**TASK OBJECTIVE:** Where a line of the data holds the word "below", copy that line.

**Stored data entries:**
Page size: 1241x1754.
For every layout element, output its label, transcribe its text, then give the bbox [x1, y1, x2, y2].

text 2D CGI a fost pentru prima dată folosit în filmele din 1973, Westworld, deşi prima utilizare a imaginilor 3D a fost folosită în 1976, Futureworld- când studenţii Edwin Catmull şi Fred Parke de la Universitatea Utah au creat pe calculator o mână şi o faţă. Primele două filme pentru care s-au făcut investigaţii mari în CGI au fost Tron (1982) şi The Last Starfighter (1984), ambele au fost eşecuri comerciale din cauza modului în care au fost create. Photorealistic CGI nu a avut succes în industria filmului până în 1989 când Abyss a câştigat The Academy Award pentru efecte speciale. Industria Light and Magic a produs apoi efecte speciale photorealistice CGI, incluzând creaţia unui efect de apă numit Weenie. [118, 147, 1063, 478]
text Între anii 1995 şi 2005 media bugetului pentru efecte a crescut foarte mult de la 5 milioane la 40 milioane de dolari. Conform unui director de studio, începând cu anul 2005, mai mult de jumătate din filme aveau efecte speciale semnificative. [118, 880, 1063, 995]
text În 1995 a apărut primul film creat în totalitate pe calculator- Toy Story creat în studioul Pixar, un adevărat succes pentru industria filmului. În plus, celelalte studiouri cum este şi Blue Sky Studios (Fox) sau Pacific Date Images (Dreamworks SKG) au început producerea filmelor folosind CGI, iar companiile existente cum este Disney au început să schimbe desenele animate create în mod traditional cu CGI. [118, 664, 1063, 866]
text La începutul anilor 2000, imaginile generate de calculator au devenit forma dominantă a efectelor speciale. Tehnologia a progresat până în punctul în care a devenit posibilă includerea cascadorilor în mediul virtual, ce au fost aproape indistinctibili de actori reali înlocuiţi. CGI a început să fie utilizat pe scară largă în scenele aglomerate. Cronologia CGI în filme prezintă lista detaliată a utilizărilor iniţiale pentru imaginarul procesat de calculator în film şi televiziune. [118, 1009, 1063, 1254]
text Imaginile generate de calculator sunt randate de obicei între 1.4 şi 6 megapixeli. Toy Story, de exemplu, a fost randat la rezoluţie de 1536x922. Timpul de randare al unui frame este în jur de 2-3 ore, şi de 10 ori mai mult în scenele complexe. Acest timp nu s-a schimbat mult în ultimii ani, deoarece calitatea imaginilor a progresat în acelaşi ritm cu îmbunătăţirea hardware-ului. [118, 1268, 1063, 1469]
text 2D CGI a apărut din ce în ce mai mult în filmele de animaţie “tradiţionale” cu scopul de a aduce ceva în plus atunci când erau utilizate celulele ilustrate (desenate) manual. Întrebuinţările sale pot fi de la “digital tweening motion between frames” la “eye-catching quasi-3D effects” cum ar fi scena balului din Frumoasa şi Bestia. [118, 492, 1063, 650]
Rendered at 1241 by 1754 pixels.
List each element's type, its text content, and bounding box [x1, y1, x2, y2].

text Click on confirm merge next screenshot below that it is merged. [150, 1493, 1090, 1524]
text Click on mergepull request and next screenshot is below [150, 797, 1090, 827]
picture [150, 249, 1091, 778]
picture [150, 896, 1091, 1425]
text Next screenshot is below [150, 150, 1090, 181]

**EXERCISE RESPONSE:**
text Click on confirm merge next screenshot below that it is merged. [150, 1493, 1090, 1524]
text Click on mergepull request and next screenshot is below [150, 797, 1090, 827]
text Next screenshot is below [150, 150, 1090, 181]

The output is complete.